Além da maior facilidade para se locomover e da precisão de direção, o microrrobô não precisa de combustível ou contato direto entre o ímã externo e os tecidos e pode operar em uma ampla gama de temperaturas. Também chamam a atenção, segundo os criadores, a captura e o transporte de células vivas sem a necessidade de que elas sejam anteriormente marcadas, com um contraste, por exemplo. Dessa forma, acreditam, será possível fazer análises de célula única de forma semelhante às biópsias líquidas — que permitem a análise de marcadores de cânceres com apenas uma coleta de sangue.
Alterações metabólicas
João Paulo Figueiró, professor do Departamento de Genética e Morfologia da Universidade de Brasília (UnB), acredita que o dispositivo biomédico possa ajudar na análise de amostras de sangue em laboratório. "Já é um grande avanço e abre uma perspectiva para novas aplicações. Essa tecnologia poderia ser usada para o diagnóstico de células alteradas no sangue", afirma.
Ainda segundo o professor, a proposta de analisar células individualmente ampliaria a perspectiva de observação de possíveis alterações metabólicas ou estruturais da amostra coletada. "Esses microrrobôs poderiam otimizar esse diagnóstico e torná-lo mais efetivo", diz.
A aplicação também é cogitada por Marcelo de Macêdo Brígido, professor do Departamento de Biologia Celular da UnB. "Esses robôs seriam interessantes porque eles capturariam células doentes ou morrendo e as carregariam de um lado para outro em condições fisiológicas, de cultivo de células."

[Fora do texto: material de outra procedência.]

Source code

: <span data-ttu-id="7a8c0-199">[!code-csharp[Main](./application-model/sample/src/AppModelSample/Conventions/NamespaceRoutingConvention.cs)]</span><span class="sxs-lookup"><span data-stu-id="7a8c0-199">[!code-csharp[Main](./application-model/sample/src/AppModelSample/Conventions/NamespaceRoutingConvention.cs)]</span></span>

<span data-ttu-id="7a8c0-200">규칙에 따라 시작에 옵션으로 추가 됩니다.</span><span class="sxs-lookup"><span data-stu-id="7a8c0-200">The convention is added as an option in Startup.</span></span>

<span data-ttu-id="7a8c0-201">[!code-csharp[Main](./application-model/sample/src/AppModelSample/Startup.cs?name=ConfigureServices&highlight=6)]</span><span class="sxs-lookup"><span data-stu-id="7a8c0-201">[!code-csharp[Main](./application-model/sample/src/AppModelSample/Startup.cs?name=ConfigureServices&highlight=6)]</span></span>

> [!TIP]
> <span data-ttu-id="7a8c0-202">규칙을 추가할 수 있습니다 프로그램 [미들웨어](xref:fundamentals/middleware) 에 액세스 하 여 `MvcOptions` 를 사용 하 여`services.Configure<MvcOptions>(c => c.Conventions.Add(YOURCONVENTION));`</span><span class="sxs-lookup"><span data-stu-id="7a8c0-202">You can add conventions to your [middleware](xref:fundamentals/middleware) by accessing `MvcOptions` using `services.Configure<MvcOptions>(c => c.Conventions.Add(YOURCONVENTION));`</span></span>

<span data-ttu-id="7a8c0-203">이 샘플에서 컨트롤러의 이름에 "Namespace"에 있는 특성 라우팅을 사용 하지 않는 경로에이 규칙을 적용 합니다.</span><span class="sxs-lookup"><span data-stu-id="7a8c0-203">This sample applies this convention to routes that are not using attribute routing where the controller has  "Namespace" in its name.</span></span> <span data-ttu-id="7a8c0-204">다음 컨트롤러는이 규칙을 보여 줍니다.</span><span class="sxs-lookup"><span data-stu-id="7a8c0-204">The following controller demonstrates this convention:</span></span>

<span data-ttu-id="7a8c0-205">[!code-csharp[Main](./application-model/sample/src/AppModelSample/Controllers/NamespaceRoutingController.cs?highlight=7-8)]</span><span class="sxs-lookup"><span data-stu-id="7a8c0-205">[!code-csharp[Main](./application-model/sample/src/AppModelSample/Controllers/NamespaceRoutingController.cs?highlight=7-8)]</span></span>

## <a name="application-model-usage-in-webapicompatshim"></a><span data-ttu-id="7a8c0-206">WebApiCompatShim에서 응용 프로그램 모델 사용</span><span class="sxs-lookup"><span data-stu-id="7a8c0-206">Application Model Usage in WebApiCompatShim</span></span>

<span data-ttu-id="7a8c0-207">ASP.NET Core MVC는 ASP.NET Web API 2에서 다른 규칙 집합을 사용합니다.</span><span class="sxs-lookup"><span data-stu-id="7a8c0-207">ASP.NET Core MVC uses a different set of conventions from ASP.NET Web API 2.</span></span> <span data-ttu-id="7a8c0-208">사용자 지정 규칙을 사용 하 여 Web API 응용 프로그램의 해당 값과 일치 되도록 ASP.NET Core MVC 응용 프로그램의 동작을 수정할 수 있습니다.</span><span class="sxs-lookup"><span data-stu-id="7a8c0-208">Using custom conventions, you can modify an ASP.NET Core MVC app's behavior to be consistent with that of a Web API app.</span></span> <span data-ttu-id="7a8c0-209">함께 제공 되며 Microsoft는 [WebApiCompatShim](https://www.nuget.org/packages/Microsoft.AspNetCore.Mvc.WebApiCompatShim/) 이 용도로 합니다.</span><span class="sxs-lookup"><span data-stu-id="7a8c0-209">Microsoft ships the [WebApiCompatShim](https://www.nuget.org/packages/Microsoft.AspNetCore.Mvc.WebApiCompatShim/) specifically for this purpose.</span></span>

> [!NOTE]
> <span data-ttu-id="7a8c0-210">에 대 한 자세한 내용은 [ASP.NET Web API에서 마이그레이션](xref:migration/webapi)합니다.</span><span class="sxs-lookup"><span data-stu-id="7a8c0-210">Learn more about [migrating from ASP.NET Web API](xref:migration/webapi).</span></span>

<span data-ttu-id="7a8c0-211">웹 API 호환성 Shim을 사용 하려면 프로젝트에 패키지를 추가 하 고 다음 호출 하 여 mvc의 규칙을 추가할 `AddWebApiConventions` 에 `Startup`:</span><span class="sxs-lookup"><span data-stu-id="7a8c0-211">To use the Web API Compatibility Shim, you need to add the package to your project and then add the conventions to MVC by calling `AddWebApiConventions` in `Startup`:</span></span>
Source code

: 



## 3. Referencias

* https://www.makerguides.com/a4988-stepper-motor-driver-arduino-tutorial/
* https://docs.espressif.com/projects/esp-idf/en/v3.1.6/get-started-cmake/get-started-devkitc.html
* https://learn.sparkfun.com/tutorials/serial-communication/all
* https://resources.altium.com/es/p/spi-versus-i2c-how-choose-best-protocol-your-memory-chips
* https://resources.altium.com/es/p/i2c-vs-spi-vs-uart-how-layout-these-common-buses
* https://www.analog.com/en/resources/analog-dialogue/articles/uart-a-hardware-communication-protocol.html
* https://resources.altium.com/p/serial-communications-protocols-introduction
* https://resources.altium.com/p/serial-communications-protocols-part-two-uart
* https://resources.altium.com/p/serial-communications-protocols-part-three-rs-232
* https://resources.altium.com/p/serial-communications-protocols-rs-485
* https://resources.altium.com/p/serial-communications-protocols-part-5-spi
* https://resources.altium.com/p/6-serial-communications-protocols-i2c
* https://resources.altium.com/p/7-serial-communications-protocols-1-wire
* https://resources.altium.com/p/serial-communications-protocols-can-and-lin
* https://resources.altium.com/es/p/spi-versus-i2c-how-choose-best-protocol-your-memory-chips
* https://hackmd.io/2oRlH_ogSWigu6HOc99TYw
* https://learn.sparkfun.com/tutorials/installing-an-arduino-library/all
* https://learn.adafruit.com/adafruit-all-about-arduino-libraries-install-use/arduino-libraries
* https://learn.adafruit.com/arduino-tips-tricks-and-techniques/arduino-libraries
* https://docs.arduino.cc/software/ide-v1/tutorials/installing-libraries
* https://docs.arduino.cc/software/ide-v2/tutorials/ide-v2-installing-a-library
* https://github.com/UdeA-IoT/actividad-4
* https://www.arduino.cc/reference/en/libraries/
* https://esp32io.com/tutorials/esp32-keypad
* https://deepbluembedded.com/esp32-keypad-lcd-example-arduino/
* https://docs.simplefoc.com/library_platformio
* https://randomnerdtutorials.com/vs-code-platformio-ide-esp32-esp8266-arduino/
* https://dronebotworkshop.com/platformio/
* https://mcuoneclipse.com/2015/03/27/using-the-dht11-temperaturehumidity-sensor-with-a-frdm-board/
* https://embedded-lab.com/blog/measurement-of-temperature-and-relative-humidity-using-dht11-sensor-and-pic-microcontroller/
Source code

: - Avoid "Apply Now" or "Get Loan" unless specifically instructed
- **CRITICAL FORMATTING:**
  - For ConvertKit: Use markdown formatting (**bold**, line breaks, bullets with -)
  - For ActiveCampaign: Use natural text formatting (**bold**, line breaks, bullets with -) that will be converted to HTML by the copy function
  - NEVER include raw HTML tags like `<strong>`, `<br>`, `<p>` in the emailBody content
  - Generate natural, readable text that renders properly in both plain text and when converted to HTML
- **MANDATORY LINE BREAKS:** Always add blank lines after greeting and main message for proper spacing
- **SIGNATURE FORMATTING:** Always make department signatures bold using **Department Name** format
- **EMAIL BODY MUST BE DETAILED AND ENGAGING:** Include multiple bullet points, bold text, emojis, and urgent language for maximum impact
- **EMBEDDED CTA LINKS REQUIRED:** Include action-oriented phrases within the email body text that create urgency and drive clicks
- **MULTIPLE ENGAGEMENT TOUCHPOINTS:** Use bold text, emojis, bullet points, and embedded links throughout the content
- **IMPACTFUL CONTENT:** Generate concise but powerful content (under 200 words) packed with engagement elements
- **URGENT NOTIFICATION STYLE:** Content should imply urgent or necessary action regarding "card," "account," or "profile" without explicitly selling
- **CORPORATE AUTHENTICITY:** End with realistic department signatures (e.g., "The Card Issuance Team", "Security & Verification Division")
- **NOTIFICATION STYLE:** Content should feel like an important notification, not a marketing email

Apesar do potencial, Figueiró avalia que os dispositivos ainda não podem ser usados dentro de um sistema biológico vivo. "Eles não devem entrar no nosso corpo para curar doenças. O uso seria limitado a procedimentos laboratoriais, como diagnóstico e terapia celular, um transplante de medula, por exemplo." Segundo o professor da UnB, os instrumentos não têm tamanho adequado para circular no organismo humano. "São muito grandes para circular no nosso sangue. Provavelmente, causariam tromboses", explica.
A equipe israelense, porém, planeja o uso ampliado dos microrrobôs, como em diagnósticos médicos no nível de célula única, introdução de drogas ou genes em células, edição genética, transporte de drogas para destinos dentro do corpo humano e até limpeza de partículas poluentes. "Essa é uma área de pesquisa inovadora e em rápido desenvolvimento, com uma grande variedade de usos em áreas como medicina e meio ambiente, além de ferramenta de pesquisa", afirma Yossifon.